Elaboramos este artigo com a intenção de comentar decisão da Comissão de Valores Mobiliários (“CVM”) acerca do descumprimento dos deveres de administradores de companhia aberta, para podermos examinar caso concreto que trate do assunto e termos melhor compreensão dos pontos fiscalizados pela CVM e como ela pune os agentes em descumprimento.
Tratamos aqui do Processo Administrativo Sancionador nº 19957.003793/2021-81 (“PAS”), julgado em 12 de dezembro de 2023 pelo colegiado da CVM. Em síntese, o PAS teve por objeto a apuração da responsabilidade dos administradores de uma companhia aberta (“Companhia”) que deixou de divulgar diversas informações periódicas exigidas pela CVM. Referido PAS foi iniciado por meio de termo de acusação formulado pela Superintendência de Relações com Empresa, em que a CVM decidiu pela suspensão do registro da Companhia, por ter ela ficado inadimplente com o dever de prestar informações periódicas à autarquia durante mais de 12 meses.
No caso julgado no PAS a Companhia deixou de divulgar as seguintes informações: (a) demonstrações financeiras; (b) Formulário de Referência; (c) formulários de informações trimestrais (“ITRs”); (d) formulários cadastrais; e (e) os documentos referentes à assembleia geral ordinária (AGO) para aprovação de contas. Diante disso, e dado que a companhia já havia sido punida no âmbito do processo originário, o colegiado da CVM apurou a responsabilidade dos administradores da Companhia em relação a cada informação não apresentada.
É interessante notar que todos os diretores foram punidos pela ausência de elaboração de demonstrações financeiras, assim como dos ITRs, como itens de responsabilidade conjunta de todos os diretores. Especificamente com relação às informações destinadas ao mercado, como a ausência do formulário de referência, a não entrega dos ITRs à CVM, assim como a ausência do envio dos formulários cadastrais, quem foi punido foi exclusivamente o diretor de relações com investidores.
No mesmo contexto, a CVM também analisou a responsabilidade dos administradores pelo não envio dos documentos referentes à AGO que a Companhia deveria ter realizado. Como a AGO sequer foi convocada, a CVM limitou-se a responsabilizar os membros do conselho de administração da Companhia por não terem adotado as providências necessárias para realização de AGO.
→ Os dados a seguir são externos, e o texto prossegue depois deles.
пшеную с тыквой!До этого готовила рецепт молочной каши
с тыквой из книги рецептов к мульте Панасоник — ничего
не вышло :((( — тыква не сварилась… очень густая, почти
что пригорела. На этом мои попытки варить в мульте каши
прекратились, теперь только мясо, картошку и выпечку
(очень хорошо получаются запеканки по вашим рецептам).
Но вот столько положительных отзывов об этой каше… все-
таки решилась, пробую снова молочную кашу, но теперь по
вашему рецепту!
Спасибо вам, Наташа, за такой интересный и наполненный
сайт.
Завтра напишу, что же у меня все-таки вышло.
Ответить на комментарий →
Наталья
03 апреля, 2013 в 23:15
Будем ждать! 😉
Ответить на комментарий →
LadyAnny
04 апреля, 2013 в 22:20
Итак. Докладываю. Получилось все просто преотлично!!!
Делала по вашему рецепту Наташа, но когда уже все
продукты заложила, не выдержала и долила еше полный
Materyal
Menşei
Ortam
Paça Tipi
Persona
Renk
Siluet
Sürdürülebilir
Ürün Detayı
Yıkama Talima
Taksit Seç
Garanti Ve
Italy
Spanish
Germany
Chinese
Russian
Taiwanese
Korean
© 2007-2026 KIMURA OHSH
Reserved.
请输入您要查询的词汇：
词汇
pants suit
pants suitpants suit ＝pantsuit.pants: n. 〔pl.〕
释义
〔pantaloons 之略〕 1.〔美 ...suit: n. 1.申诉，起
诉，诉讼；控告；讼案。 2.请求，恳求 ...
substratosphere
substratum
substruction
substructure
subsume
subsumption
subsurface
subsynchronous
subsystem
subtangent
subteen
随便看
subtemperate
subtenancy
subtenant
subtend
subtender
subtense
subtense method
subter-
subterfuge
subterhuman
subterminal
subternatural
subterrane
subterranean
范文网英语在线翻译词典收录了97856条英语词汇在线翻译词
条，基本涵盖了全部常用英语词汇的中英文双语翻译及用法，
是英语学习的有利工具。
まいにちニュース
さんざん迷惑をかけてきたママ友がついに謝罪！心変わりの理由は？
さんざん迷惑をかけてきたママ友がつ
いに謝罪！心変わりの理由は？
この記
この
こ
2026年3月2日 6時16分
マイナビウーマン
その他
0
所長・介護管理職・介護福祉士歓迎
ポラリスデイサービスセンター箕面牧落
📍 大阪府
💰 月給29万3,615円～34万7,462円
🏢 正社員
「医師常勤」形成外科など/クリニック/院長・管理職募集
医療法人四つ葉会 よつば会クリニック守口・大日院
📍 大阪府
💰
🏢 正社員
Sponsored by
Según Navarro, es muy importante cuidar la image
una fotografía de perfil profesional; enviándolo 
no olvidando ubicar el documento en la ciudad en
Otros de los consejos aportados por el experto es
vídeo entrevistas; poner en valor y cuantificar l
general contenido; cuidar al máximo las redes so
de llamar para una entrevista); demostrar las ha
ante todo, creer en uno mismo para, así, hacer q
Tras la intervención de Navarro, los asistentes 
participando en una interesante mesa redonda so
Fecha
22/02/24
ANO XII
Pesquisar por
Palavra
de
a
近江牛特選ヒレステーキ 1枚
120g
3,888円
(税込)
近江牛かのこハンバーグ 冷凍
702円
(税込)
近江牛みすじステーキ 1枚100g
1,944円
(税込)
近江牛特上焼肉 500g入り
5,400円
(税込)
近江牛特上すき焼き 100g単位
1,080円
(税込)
Vale notar que todas as punições aos administradores dessa Companhia foram apenas de cunho pecuniário, no espectro de R$ 38,5 mil a R$ 359 mil para cada indivíduo (variando principalmente pela cumulação ilícitos de cada um deles).
Evidentemente, um descumprimento tão amplo de formalidades como esse é algo exagerado e que certamente não acontece por mero descuido de um administrador experiente acostumado a ocupar função de conselheiro ou diretor de uma companhia aberta.
No entanto, o caso em si é um exemplo do quanto de estrutura e capacidade de cumprimento de obrigações acessórias uma companhia aberta tem de ter. Ainda, o PAS também demonstra que decidir abrir o capital de uma companhia não é algo que deve ser tomado sem preparação e planejamento para tanto, mesmo que o acesso ao mercado de capitais vá sendo facilitado ao longo dos anos e que a abertura de capital usualmente pareça algo atraente no ideário de quem participa do ambiente de negócios brasileiro.
Manter o mercado devidamente informado dos negócios e das características da empresa é fundamental para a proteção dos investidores, e a CVM, como órgão competente para regular e fiscalizar o mercado de capitais brasileiro, tem estrutura e exerce de fato referida fiscalização quanto a esse tipo de cumprimento de norma.
Assim, é relevante a empresa escolher corretamente e no tempo certo se e em que mercados terá seus valores mobiliários negociados, antecipando também todo o trabalho de adaptação regulatória que terá de enfrentar. Mais do que isso, também é relevante a companhia, na medida em que as normas permitam, adaptar sua governança e seu estatuto social para simplificar, conforme sua conveniência, sua estrutura administrativa e deixar mais evidente as responsabilidades e os procedimentos que devem ser seguidos em sua governança corporativa, evitando, assim, responsabilizações genéricas da CVM meramente com base na generalidade das normas.
Uma vez mais fica claro que esse planejamento, uma boa assessoria de profissionais com experiência no tema, e um bom detalhamento na documentação da companhia são a base para regular a governança corporativa dela. Isso, combinado com administradores que entendam a finalidade dos seus deveres e responsabilidades, não somente se atendo ao que está escrito na norma, são a base para que uma efetiva e correta governança seja de fato implementada na companhia, facilitando sua administração e o exercício de suas atividades tanto no curto como no longo prazo.